During treatment with Dobutel, ECG and blood pressure should be monitored continuously. In addition, cardiac filling pressure and output should be monitored whenever possible. Hypovolemia should always be corrected before instituting Dobutamine therapy. Dobutamine, like any catecholamine, may provoke chest pain in patients with coronary heart disease. Therefore, the dosage should be carefully considered. Care should also be taken after acute myocardial infarction, excessive inotropism and tachycardia should be avoided as these may increase myocardial oxygen consumption and consequently, infarct size.
Dobutamine usually causes a slight increase in systolic blood pressure (10-20 mmHg) and heart rate (5-10 beats/min). Unusually high blood pressure increases have been reported especially in patients with arterial hypertension. Sometimes, excessive tachycardia may occur. Discontinuation of infusion or reduction of infusion rate usually normalizes the situation rapidly.
Dobutamine increases atrioventricular conduction. Therefore, care should be taken when determining the dosage for patients with atrial fibrillation. These patients should preferably be digitalized before dobutamine therapy is instituted. Dobutamine may provoke ventricular ectopic activity.
Hypersensitivity: Reactions suggestive of hypersensitivity associated with administration of Dobutel injection, including skin rash, fever, eosinophilia and bronchospasm, have been reported occasionally.
Dobutel injection contains sodium bisulfite, a sulfite that may cause allergic-type reactions, including anaphylactic symptoms and life-threatening or less severe asthmatic episodes, in certain susceptible people. The overall prevalence of sulfite sensitivity in the general population is unknown and probably low. Sulfite sensitivity is seen more frequently in asthmatic than in non-asthmatic people.

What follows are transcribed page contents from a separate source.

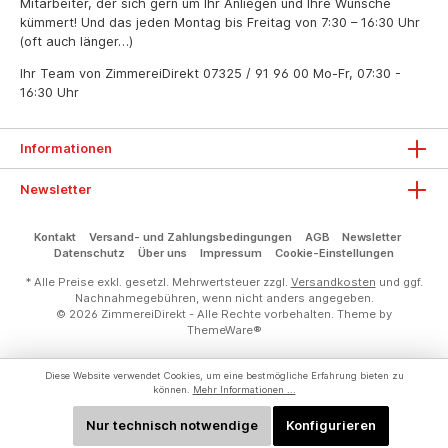
Mitarbeiter, der sich gern um Ihr Anliegen und Ihre Wünsche
kümmert! Und das jeden Montag bis Freitag von 7:30 – 16:30 Uhr
(oft auch länger…)
Ihr Team von ZimmereiDirekt
07325 / 91 96 00
Mo-Fr, 07:30 -
16:30 Uhr
Informationen
Newsletter
Kontakt
Versand- und Zahlungsbedingungen
AGB
Newsletter
Datenschutz
Über uns
Impressum
Cookie-Einstellungen
* Alle Preise exkl. gesetzl. Mehrwertsteuer zzgl.
Versandkosten
und ggf.
Nachnahmegebühren, wenn nicht anders angegeben.
© 2026 ZimmereiDirekt - Alle Rechte vorbehalten. Theme by
ThemeWare®
Diese Website verwendet Cookies, um eine bestmögliche Erfahrung bieten zu
können.
Mehr Informationen ...
Nur technisch notwendige
Konfigurieren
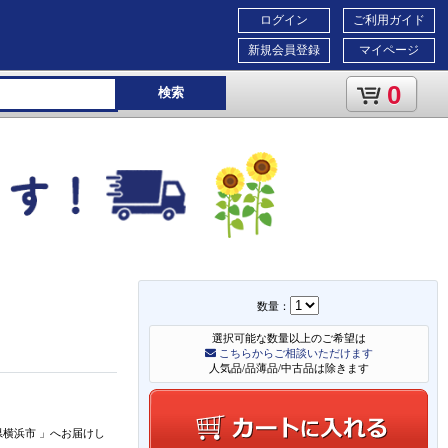
ログイン
ご利用ガイド
新規会員登録
マイページ
0
検索
数量：
選択可能な数量以上のご希望は
こちらからご相談いただけます
人気品/品薄品/中古品は除きます
県横浜市
」
へお届けし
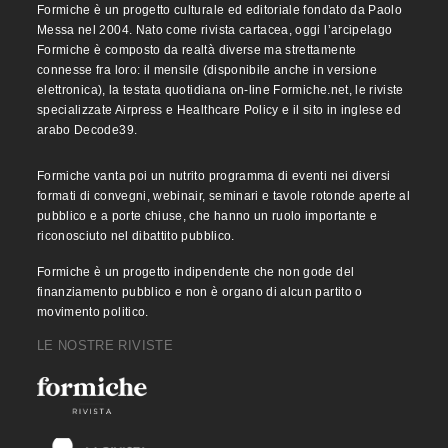
Formiche è un progetto culturale ed editoriale fondato da Paolo
Messa nel 2004. Nato come rivista cartacea, oggi l’arcipelago
Formiche è composto da realtà diverse ma strettamente
connesse fra loro: il mensile (disponibile anche in versione
elettronica), la testata quotidiana on-line Formiche.net, le riviste
specializzate Airpress e Healthcare Policy e il sito in inglese ed
arabo Decode39.
Formiche vanta poi un nutrito programma di eventi nei diversi
formati di convegni, webinair, seminari e tavole rotonde aperte al
pubblico e a porte chiuse, che hanno un ruolo importante e
riconosciuto nel dibattito pubblico.
Formiche è un progetto indipendente che non gode del
finanziamento pubblico e non è organo di alcun partito o
movimento politico.
LE NOSTRE RIVISTE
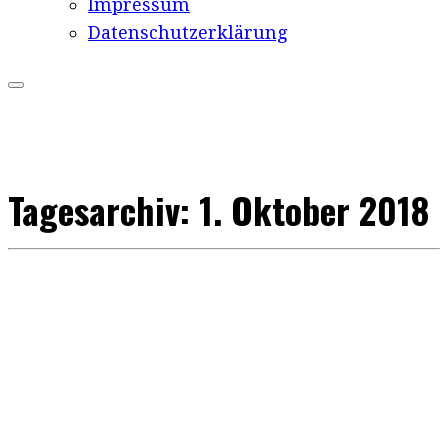
Impressum
Datenschutzerklärung
Tagesarchiv:
1. Oktober 2018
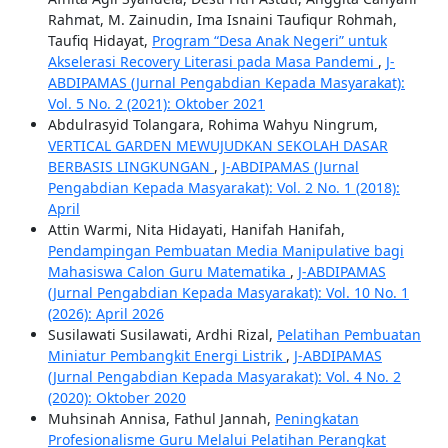
Rahmat, M. Zainudin, Ima Isnaini Taufiqur Rohmah,
Taufiq Hidayat,
Program “Desa Anak Negeri” untuk
Akselerasi Recovery Literasi pada Masa Pandemi
,
J-
ABDIPAMAS (Jurnal Pengabdian Kepada Masyarakat):
Vol. 5 No. 2 (2021): Oktober 2021
Abdulrasyid Tolangara, Rohima Wahyu Ningrum,
VERTICAL GARDEN MEWUJUDKAN SEKOLAH DASAR
BERBASIS LINGKUNGAN
,
J-ABDIPAMAS (Jurnal
Pengabdian Kepada Masyarakat): Vol. 2 No. 1 (2018):
April
Attin Warmi, Nita Hidayati, Hanifah Hanifah,
Pendampingan Pembuatan Media Manipulative bagi
Mahasiswa Calon Guru Matematika
,
J-ABDIPAMAS
(Jurnal Pengabdian Kepada Masyarakat): Vol. 10 No. 1
(2026): April 2026
Susilawati Susilawati, Ardhi Rizal,
Pelatihan Pembuatan
Miniatur Pembangkit Energi Listrik
,
J-ABDIPAMAS
(Jurnal Pengabdian Kepada Masyarakat): Vol. 4 No. 2
(2020): Oktober 2020
Muhsinah Annisa, Fathul Jannah,
Peningkatan
Profesionalisme Guru Melalui Pelatihan Perangkat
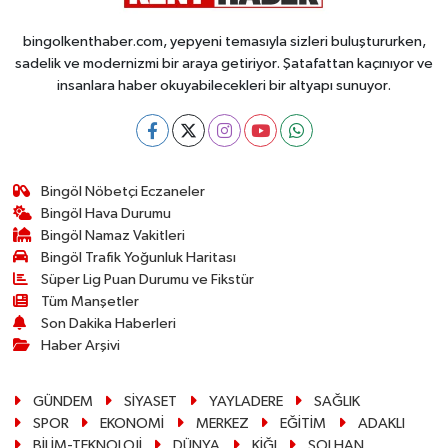
bingolkenthaber.com, yepyeni temasıyla sizleri buluştururken,
sadelik ve modernizmi bir araya getiriyor. Şatafattan kaçınıyor ve
insanlara haber okuyabilecekleri bir altyapı sunuyor.
Bingöl Nöbetçi Eczaneler
Bingöl Hava Durumu
Bingöl Namaz Vakitleri
Bingöl Trafik Yoğunluk Haritası
Süper Lig Puan Durumu ve Fikstür
Tüm Manşetler
Son Dakika Haberleri
Haber Arşivi
GÜNDEM
SİYASET
YAYLADERE
SAĞLIK
SPOR
EKONOMİ
MERKEZ
EĞİTİM
ADAKLI
BİLİM-TEKNOLOJİ
DÜNYA
KİĞI
SOLHAN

Use in Pregnancy: As dobutamine injection has not been administered to pregnant women, the physician should, in each case, weigh the benefits against the potential risks.
Use in Lactation: It is not known whether this drug is excreted in human milk. Because many drugs are excreted in human milk, caution should be exercised when dobutamine is administered to a nursing woman. If the mother requires dobutamine treatment, breastfeeding should be discontinued for the duration of the treatment.
Use in Children: Special attention should be paid to the monitoring of immediate haemodynamic effects, as these may differ both in quality and strength from those occurring in adults. Heart rate and blood pressure may increase more commonly and strongly in children. In contrast to adults, an increase in pulmonary wedge pressure may occur especially in infants under 1 year of age.